● Problem to solve
Rewrite the part of the Denis Lavagne profile below that opens with the words "Personal information" and closes with "Apps / (Gls)", renaming "Position" to "Playing role".

● Selected excerpt
····················

Denis Lavagne

Personal information
- Date of birth: 9 July 1964 (age 61)
- Place of birth: Béziers, France
- Height: 1.80 m (5 ft 11 in)^{[citation needed]}
- Position: Defender

Senior career*
- Years: Team / Apps / (Gls)
- 1981–1982: Le Havre B
- 1982–1983: Rouen B
- 1983–1984: Béziers
- 1984–1985: Alès
- 1985–1987: Orange
- 1987–1989: Alès B

Managerial career
- 1998–1999: Béziers Deveze
- 1999–2003: Sedan B
- 2007–2008: Coton Sport
- 2009–2011: Coton Sport
- 2011–2012: Cameroon
- 2013: Étoile du Sahel
- 2013–2014: Al Ittihad Alexandria
- 2014: Najran
- 2014–2015: Smouha
- 2015–2016: MAS Fez
- 2016: Free State Stars
- 2016–2017: Al-Hilal
- 2018–2019: CS Constantine
- 2021: JS Kabylie
- 2021: USM Alger
- 2022: Azam
- 2023–2024: Al-Jabalain
- 2024: Al-Bukiryah

= Denis Lavagne =

French footballer and manager (born 1964)

Denis Lavagne (born 9 July 1964) is a French football coach and former player.

==Playing career==
Born in Béziers, Lavagne played for Le Havre B, Rouen B, Béziers, Alès, Orange and Alès B.

==Coaching career==
After retiring from playing in 1989, Lavagne worked as an assistant manager with Alès, Nîmes, Bastia and ASOA Valence. He then worked as manager of Béziers Deveze between 1998 and 1999, before becoming a coach at Sedan and manager of Sedan B. He left Sedan in 2003, and spent time coaching in Qatar (with Qatar SC) and in China (with Chengdu Blades). He had two spells as manager of Coton Sport, separated by coaching with Moroccan club Difaâ Hassani El Jadidi.

····················

● Supplied data
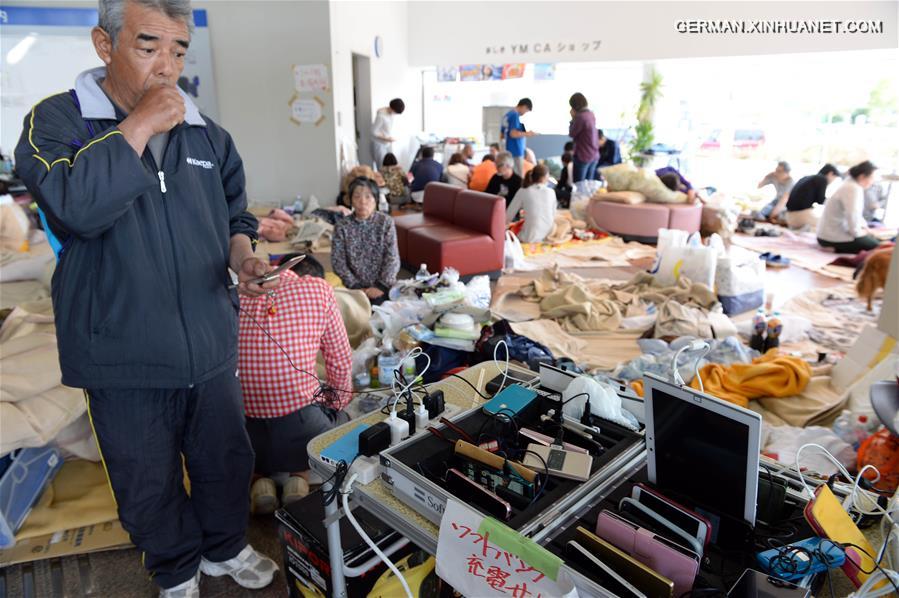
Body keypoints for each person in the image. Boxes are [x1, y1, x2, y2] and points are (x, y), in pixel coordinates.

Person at [13, 1, 279, 595]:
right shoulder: (54, 123)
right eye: (148, 46)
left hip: (208, 339)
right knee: (144, 475)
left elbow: (235, 214)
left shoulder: (209, 133)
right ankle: (176, 568)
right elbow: (76, 207)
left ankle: (226, 547)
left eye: (179, 51)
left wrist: (245, 259)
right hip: (121, 347)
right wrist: (137, 127)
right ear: (104, 46)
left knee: (224, 460)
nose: (168, 66)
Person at [238, 254, 352, 514]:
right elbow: (340, 359)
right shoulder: (318, 289)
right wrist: (336, 405)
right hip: (301, 428)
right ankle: (299, 478)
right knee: (343, 417)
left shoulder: (238, 293)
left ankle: (259, 481)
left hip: (241, 430)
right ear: (309, 274)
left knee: (257, 424)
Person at [332, 177, 400, 303]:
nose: (362, 201)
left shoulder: (385, 222)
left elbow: (392, 258)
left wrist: (381, 286)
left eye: (368, 197)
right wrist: (356, 287)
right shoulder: (341, 226)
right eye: (357, 196)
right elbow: (338, 262)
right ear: (351, 201)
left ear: (376, 200)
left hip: (383, 286)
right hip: (353, 287)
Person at [817, 161, 883, 254]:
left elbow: (856, 215)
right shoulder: (852, 188)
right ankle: (836, 248)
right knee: (881, 248)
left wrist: (865, 228)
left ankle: (837, 249)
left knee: (875, 240)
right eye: (872, 178)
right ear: (862, 176)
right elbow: (852, 216)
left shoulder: (851, 185)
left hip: (826, 235)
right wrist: (863, 233)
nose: (872, 182)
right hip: (830, 238)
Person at [506, 164, 556, 243]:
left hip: (529, 237)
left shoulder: (523, 191)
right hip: (548, 235)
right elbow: (553, 215)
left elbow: (508, 215)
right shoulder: (551, 192)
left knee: (513, 230)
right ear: (545, 177)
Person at [784, 164, 841, 230]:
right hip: (800, 215)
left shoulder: (807, 177)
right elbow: (821, 200)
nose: (833, 181)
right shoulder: (822, 179)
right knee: (827, 226)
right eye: (834, 178)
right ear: (830, 174)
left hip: (788, 215)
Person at [568, 93, 599, 182]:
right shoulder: (590, 114)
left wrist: (572, 118)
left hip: (583, 155)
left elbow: (572, 133)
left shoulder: (580, 117)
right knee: (588, 186)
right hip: (593, 154)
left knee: (579, 185)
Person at [501, 98, 536, 175]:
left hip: (508, 150)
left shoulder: (508, 115)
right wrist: (527, 134)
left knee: (510, 175)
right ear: (524, 106)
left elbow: (502, 134)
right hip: (515, 151)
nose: (524, 113)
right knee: (518, 177)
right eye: (526, 111)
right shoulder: (514, 115)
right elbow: (513, 134)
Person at [371, 98, 404, 167]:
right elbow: (374, 131)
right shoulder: (381, 116)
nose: (395, 114)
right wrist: (386, 138)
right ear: (392, 108)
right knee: (382, 166)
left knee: (391, 164)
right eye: (395, 112)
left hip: (387, 143)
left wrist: (388, 139)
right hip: (379, 144)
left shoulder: (390, 113)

····················

● Answer to this exercise
Personal information
- Date of birth: 9 July 1964 (age 61)
- Place of birth: Béziers, France
- Height: 1.80 m (5 ft 11 in)^{[citation needed]}
- Playing role: Defender

Senior career*
- Years: Team / Apps / (Gls)